- Dataset items
····················
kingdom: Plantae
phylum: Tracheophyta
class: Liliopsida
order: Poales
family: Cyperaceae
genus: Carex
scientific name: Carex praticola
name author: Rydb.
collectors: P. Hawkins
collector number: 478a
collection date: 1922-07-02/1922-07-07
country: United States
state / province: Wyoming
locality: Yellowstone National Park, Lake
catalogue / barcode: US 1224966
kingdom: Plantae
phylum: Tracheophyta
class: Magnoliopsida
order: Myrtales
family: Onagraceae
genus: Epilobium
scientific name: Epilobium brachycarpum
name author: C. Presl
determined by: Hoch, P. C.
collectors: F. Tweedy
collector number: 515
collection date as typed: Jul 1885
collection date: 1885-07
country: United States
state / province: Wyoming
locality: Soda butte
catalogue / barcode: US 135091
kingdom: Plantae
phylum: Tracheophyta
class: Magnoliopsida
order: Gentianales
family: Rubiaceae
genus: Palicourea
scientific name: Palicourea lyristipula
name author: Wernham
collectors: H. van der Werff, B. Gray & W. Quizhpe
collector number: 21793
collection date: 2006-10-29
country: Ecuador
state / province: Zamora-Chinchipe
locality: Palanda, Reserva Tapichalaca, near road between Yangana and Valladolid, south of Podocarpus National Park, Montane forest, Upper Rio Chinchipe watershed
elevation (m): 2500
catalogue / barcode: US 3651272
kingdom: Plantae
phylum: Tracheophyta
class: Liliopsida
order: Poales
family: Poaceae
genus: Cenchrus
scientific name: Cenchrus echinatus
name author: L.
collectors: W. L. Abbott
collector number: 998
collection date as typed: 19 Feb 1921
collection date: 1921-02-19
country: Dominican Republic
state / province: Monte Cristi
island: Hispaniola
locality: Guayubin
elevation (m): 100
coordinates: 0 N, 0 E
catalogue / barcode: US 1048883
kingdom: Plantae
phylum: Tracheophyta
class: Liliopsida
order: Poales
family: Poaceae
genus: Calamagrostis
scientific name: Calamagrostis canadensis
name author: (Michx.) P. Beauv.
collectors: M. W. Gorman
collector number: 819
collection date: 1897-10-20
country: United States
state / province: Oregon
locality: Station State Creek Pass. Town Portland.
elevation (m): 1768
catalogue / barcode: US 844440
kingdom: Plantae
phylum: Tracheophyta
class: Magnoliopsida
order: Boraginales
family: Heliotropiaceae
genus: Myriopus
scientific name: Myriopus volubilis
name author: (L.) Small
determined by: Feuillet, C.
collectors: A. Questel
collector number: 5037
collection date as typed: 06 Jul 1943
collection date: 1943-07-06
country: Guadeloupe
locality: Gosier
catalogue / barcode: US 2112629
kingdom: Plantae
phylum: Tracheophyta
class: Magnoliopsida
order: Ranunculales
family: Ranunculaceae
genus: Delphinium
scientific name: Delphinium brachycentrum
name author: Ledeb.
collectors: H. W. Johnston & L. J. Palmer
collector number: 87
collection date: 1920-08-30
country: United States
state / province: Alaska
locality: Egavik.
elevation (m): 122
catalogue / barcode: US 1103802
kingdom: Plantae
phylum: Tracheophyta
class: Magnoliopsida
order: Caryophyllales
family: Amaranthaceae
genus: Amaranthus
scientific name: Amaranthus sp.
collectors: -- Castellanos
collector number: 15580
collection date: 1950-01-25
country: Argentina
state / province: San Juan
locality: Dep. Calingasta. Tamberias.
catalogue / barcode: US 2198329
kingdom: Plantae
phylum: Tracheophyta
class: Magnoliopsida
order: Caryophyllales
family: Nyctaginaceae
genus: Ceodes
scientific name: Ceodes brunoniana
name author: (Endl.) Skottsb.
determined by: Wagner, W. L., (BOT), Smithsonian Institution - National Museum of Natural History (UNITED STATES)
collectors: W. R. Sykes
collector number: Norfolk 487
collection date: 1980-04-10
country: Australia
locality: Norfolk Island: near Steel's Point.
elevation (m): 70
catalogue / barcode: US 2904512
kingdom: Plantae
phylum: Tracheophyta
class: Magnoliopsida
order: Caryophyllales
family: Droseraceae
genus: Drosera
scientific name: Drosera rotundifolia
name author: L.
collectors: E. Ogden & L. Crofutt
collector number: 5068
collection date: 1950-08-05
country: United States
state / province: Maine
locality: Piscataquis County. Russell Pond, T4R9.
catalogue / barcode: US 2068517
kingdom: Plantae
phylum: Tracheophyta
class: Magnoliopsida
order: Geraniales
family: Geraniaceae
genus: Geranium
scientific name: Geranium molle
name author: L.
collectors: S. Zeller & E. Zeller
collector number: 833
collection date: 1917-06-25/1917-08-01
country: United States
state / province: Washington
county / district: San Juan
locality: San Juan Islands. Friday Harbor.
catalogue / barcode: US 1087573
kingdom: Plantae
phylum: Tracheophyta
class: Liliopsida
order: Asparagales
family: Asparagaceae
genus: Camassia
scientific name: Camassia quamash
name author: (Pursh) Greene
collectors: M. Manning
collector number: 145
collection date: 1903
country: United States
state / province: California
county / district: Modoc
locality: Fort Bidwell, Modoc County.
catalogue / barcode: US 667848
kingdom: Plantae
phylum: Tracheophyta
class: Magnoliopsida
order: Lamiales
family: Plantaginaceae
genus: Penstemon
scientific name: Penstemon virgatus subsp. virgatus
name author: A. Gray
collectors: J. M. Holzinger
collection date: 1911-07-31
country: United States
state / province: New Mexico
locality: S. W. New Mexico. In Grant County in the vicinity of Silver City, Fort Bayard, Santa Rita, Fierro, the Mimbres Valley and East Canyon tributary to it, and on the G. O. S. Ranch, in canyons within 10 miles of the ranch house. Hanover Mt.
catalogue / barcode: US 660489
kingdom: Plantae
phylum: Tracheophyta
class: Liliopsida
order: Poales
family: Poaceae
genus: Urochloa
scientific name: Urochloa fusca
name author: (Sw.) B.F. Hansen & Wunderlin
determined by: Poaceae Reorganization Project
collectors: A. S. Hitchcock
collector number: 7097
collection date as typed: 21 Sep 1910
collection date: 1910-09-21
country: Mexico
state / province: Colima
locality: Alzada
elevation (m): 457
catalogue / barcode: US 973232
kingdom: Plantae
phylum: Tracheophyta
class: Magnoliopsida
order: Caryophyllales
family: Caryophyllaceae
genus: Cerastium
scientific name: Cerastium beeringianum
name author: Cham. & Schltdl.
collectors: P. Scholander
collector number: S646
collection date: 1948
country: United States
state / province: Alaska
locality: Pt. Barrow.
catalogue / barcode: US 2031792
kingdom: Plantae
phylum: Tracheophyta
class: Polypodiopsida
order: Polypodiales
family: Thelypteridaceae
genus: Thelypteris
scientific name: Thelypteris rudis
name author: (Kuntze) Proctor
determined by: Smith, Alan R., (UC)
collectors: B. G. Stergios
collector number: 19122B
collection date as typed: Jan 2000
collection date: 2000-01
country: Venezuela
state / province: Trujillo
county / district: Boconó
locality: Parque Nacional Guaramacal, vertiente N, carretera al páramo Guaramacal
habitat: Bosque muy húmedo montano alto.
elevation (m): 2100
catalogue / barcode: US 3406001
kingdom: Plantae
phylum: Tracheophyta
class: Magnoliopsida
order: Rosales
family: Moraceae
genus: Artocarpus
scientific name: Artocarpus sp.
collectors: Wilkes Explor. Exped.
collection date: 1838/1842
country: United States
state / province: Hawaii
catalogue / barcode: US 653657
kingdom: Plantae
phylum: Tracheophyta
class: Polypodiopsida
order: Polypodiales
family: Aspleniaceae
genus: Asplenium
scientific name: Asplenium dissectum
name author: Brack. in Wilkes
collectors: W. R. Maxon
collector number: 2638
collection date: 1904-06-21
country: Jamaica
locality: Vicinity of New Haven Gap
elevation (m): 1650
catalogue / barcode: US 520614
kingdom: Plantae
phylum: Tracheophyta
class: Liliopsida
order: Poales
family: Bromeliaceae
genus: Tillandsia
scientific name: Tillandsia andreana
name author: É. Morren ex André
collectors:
····················
- PROMPT
In the data, take the part that opens with the line containing "order: Boraginales" and closes with the line containing "genus: Amaranthus", and write it out again with "collectors" swapped for "collected by" and everything else left as it is.

- COMPLETE ANSWER
order: Boraginales
family: Heliotropiaceae
genus: Myriopus
scientific name: Myriopus volubilis
name author: (L.) Small
determined by: Feuillet, C.
collected by: A. Questel
collector number: 5037
collection date as typed: 06 Jul 1943
collection date: 1943-07-06
country: Guadeloupe
locality: Gosier
catalogue / barcode: US 2112629
kingdom: Plantae
phylum: Tracheophyta
class: Magnoliopsida
order: Ranunculales
family: Ranunculaceae
genus: Delphinium
scientific name: Delphinium brachycentrum
name author: Ledeb.
collected by: H. W. Johnston & L. J. Palmer
collector number: 87
collection date: 1920-08-30
country: United States
state / province: Alaska
locality: Egavik.
elevation (m): 122
catalogue / barcode: US 1103802
kingdom: Plantae
phylum: Tracheophyta
class: Magnoliopsida
order: Caryophyllales
family: Amaranthaceae
genus: Amaranthus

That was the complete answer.